Former first lady Michelle Obama is releasing a new memoir, Becoming, out this Tuesday. The memoir appears to cover a lot of ground: she talks about having a miscarriage, IVF treatments, college life, and her childhood. She also talks about life in the White House, including when now-President Donald Trump rallied the racist “birther” movement against her husband, then-President Barack Obama.
In fact, she delves into Trump territory directly. When she realized Trump would likely win the presidency, she wrote that she wanted to “to block it all out and go to sleep,” as many of us can surely relate.

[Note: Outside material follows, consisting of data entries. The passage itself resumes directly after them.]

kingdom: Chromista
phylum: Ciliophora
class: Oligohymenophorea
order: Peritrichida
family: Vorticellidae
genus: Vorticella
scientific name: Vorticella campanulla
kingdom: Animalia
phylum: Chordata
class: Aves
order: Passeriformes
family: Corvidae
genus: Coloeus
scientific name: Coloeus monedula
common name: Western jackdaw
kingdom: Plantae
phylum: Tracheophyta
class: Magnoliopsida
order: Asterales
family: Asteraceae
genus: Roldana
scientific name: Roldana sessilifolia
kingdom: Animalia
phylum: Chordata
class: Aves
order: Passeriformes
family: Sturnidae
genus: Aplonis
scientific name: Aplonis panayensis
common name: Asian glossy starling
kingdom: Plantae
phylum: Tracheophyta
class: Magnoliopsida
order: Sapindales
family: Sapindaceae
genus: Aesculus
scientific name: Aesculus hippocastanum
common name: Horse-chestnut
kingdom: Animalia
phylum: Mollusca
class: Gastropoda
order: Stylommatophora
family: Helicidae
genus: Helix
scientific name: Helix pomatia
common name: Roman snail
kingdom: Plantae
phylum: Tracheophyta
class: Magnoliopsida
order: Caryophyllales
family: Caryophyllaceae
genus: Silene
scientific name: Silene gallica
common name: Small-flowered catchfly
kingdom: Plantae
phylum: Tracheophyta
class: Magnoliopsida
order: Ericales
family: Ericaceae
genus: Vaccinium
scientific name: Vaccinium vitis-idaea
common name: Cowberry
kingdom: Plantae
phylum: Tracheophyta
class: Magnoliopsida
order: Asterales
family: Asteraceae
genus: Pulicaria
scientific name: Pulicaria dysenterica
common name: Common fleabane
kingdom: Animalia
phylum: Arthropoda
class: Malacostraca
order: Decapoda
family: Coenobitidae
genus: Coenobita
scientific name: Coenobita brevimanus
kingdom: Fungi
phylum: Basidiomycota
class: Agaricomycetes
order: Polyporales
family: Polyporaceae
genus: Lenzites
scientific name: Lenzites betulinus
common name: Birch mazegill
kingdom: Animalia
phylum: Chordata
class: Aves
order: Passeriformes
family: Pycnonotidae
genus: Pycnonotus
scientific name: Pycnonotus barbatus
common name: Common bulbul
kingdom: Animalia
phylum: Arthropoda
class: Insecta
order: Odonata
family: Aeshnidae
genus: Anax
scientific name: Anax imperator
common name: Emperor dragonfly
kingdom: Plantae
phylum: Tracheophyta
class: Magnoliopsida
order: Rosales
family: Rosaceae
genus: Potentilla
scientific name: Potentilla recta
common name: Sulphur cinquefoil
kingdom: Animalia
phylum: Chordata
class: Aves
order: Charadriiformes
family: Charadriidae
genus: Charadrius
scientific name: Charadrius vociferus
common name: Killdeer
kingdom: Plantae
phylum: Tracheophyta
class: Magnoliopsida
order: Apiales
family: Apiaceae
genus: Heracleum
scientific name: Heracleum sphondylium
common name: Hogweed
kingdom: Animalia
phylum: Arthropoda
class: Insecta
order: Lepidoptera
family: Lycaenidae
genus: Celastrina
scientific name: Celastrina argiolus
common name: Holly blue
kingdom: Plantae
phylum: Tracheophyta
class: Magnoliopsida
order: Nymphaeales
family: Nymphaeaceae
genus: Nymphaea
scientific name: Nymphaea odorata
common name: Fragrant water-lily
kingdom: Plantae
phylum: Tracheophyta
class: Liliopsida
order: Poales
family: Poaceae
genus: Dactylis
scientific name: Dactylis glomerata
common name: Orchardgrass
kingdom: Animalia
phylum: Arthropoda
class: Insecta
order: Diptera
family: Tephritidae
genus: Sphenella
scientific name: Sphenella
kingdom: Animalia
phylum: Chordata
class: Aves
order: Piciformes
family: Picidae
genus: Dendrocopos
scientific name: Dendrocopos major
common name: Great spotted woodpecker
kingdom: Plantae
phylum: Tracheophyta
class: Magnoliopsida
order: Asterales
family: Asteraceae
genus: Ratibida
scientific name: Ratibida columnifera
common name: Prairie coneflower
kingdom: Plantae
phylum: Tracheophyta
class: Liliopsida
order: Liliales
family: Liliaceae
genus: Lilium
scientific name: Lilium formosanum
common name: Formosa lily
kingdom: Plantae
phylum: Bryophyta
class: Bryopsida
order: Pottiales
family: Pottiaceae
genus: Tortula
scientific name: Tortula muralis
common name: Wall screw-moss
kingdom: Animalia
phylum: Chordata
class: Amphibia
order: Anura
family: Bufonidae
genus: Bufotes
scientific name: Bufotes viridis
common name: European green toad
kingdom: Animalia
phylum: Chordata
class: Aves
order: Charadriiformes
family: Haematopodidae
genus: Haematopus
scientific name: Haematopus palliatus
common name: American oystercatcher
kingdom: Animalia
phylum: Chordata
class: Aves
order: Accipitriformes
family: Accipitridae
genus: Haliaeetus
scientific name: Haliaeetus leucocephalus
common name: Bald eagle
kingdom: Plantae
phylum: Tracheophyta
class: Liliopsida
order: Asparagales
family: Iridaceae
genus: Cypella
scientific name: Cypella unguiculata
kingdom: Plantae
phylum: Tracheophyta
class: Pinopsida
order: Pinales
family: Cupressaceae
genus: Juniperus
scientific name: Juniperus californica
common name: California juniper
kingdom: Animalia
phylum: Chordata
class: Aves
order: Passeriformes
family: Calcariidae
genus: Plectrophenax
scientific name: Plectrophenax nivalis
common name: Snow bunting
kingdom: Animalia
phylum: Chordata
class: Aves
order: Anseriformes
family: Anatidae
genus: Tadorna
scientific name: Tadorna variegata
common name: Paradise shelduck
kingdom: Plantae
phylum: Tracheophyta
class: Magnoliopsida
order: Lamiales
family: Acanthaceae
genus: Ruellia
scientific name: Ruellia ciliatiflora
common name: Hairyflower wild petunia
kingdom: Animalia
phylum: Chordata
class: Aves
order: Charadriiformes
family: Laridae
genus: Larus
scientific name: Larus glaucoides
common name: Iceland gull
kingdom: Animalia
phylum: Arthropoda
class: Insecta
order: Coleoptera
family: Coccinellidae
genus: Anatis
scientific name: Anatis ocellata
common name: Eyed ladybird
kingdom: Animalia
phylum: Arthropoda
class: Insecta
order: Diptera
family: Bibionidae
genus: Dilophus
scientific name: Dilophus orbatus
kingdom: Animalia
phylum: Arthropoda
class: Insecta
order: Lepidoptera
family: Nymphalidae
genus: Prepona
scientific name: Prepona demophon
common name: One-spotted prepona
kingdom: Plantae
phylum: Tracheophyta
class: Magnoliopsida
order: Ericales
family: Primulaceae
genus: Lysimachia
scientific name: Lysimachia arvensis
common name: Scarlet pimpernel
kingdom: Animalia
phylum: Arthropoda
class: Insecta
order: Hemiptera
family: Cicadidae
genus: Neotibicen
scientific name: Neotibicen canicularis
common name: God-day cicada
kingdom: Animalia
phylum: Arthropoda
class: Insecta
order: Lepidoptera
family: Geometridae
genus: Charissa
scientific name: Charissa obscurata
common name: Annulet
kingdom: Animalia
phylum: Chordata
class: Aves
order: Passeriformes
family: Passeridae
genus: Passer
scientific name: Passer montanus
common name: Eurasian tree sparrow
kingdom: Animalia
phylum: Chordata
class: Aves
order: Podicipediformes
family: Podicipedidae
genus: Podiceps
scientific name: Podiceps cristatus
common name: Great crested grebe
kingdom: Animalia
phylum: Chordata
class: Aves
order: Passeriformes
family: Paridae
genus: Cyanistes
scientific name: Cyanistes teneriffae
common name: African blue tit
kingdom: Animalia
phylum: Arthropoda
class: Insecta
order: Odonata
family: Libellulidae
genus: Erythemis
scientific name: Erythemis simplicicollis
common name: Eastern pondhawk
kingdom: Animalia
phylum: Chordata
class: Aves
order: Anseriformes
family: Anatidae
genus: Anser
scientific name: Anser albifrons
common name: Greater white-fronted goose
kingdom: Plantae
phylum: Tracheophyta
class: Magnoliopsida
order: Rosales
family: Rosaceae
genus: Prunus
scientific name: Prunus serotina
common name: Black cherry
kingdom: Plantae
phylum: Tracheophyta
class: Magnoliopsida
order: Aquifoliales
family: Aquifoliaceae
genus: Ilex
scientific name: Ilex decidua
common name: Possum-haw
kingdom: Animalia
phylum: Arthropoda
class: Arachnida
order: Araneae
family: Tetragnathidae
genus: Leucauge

In reference to Trump’s inauguration, she wrote:
“The vibrant diversity of the two previous inaugurations was gone ... Someone from Barack's administration might have said that the optics there were bad — that what the public saw didn’t reflect the president’s reality or ideals.”
And like so many of us, she admits that even she couldn’t force a smile.
"But in this case, maybe it did,” she wrote. “Realizing it, I made my own optic adjustment: I stopped even trying to smile."
Obama has given exclusive reads of the memoir to NPR, and has started giving interviews, including with ABC below, about themes discussed in her book:
Oprah Winfrey has also selected it for her famous Book Club. Notably, the former first lady’s memoir is the only political book Winfrey has selected since she began the program in 1996.
Winfrey will even appear with Obama at the Chicago United Center on Tuesday night, which is the start of Obama’s promotional tour for the book. Obama has already taped an interview with Winfrey, that airs this Thursday on the OWN network. Excerpts of the memoir will also run in the Oprah Magazine, O.
The book is getting a lot of attention, and it’s not hard to understand why. The Obamas have a lot of fans to begin with, and from released excerpts, it seems the former first lady isn’t shying away from the hard, revealing topics.
"I will always wonder about what led so many women, in particular, to reject an exceptionally qualified female candidate and instead choose a misogynist as their president," Obama wrote. Since so many of us are still wondering the same exact thing, people are certainly curious to see what conclusions Obama herself arrived at.